5.4 Searching for Clues in Aviation Crashes: A Case Study

NASA developed a suite of data mining tools called Perilog designed to retrieve and organize contextually relevant data from any sequence of terms. Perilog has been used to sort through thousands of narrative reports in order to extract key terms for identifying the root causes of air crashes. The software measures the degree of contextual association for large numbers of term pairs in text or any sequence to produce models to measure their degree of similarity to a query model. It also develops a ranking of relevance and presents the search results in a table format.

Perilog was originally designed to support the FAA's Aviation Safety Reporting System (ASRS). The NASA software was used to analyze thousands of aviation accident incident reports, which typically contain free-form narrative descriptions written by participants, such as flight or ground crews, air traffic controllers, and other professionals. Perilog was used to sort through a voluminous number of incident reports in order to extract the dominant causes of airline crashes, such as mechanical failure or pilot error.
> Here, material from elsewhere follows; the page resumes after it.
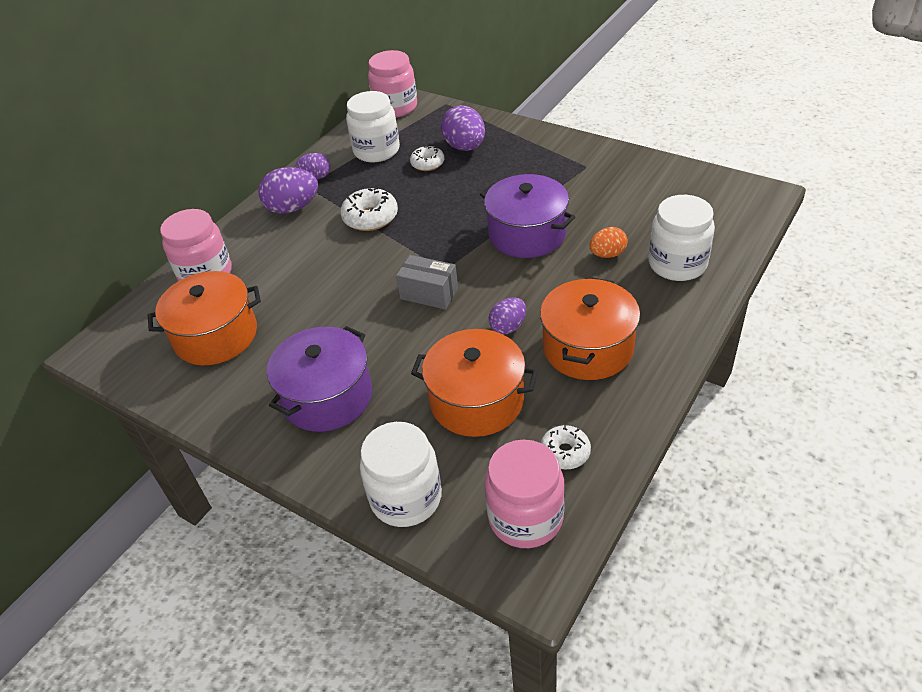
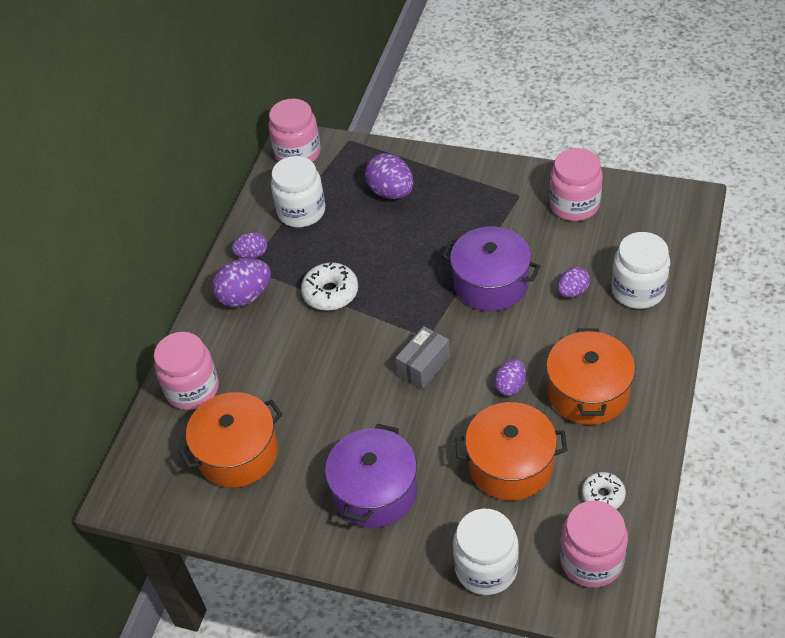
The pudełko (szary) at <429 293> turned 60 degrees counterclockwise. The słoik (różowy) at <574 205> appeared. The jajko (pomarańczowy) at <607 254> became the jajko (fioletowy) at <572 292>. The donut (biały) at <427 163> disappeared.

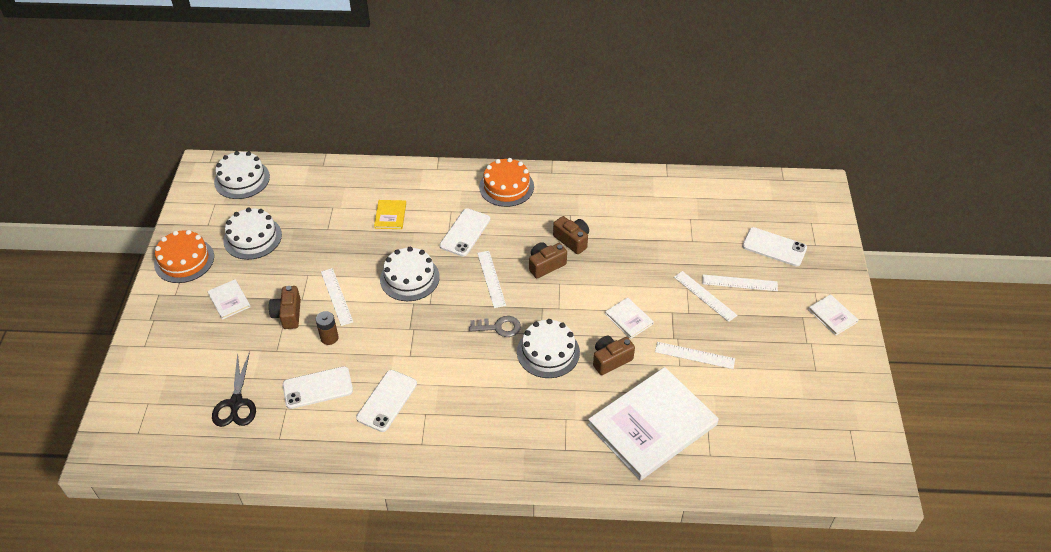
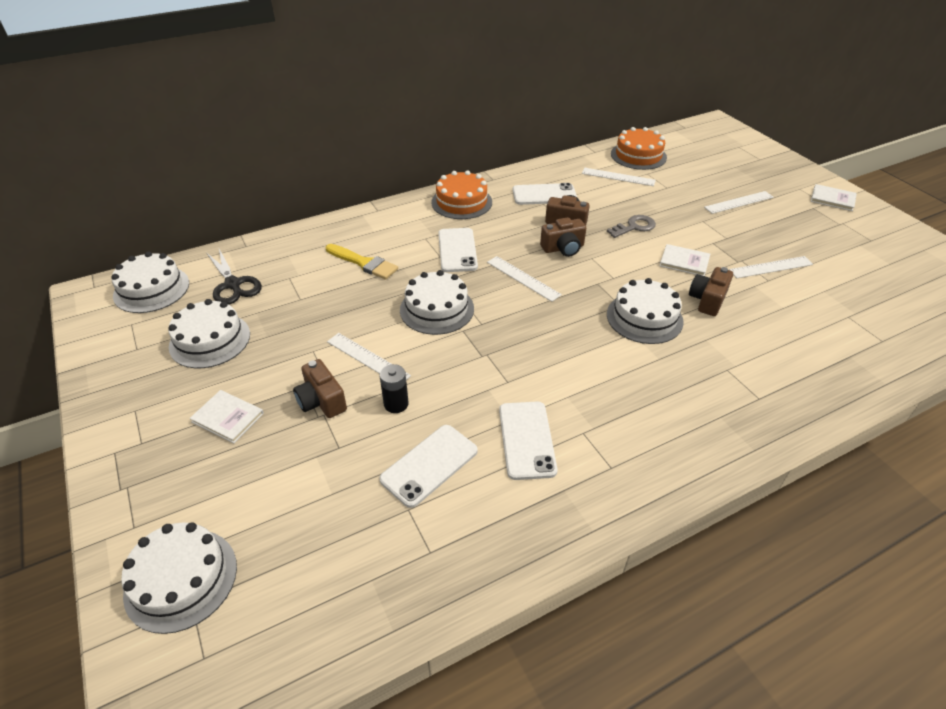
The tort (biały) at <181 579> appeared. The nożyczki (czarny) moved from <236 403> to <233 284>. The książka (żółty) at <390 215> was replaced by the pędzel (żółty) at <363 263>. The bateria (brązowy) at <329 338> became the bateria (czarny) at <396 404>. The telefon (biały) moved from <774 247> to <544 195>. The aparat fotograficzny (brązowy) at <545 265> turned 135 degrees counterclockwise. The linijka (biały) moved from <705 296> to <618 177>. The klucz (szary) moved from <499 327> to <634 227>. The tort (pomarańczowy) moved from <184 260> to <638 155>. The książka (biały) at <652 425> disappeared.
Perilog relies on four methods for text mining:

Keyword-in-context search which retrieves narrative that contains one or more user-specified keywords in typical or selected context and ranks the narratives on their relevance to the keyword in context
A flexible, model-based phrase search that retrieves narrative that contains one or more user-specified phrases and ranks them on their relevance to the phrases
Model-based phrase generation, which produces a list of phrases from documents that contain a user-specified word or group of words
Narrative-based phrase discovery, which finds phrases that are related to topics of interest by generating a list of narratives similar in meaning to the keyword or phrase query

Relevance ranking is a process of sorting a list of items so that those likely to be of greater relevance to one's concerns and interests appear closer to the top of the list. Relevance ranking can help an analyst to read and interpret efficiently very large collections of narratives, reports, and text. Perilog can be used to sort through thousands of pages and rank and prioritize phrases in pairs by a relational metric value that is highest when there is a match:

       Probe Term   Term in Context   Relational Metric Value       FBI          crash             205

Perilog's manipulation of patterned or sequential symbols, data, items, objects, events, causes, time spans, actions, attributes, entities, relations, and representations allows for searching of any type of information repository, not just text. What is interesting about this NASA-developed software is that it can perform smart retrieval of sound, voice, or audio data making it an ideal context search and retrieval tool for investigative monitoring analysis of multimedia. NASA is looking for a commercial developer to bring the government-developed software to market.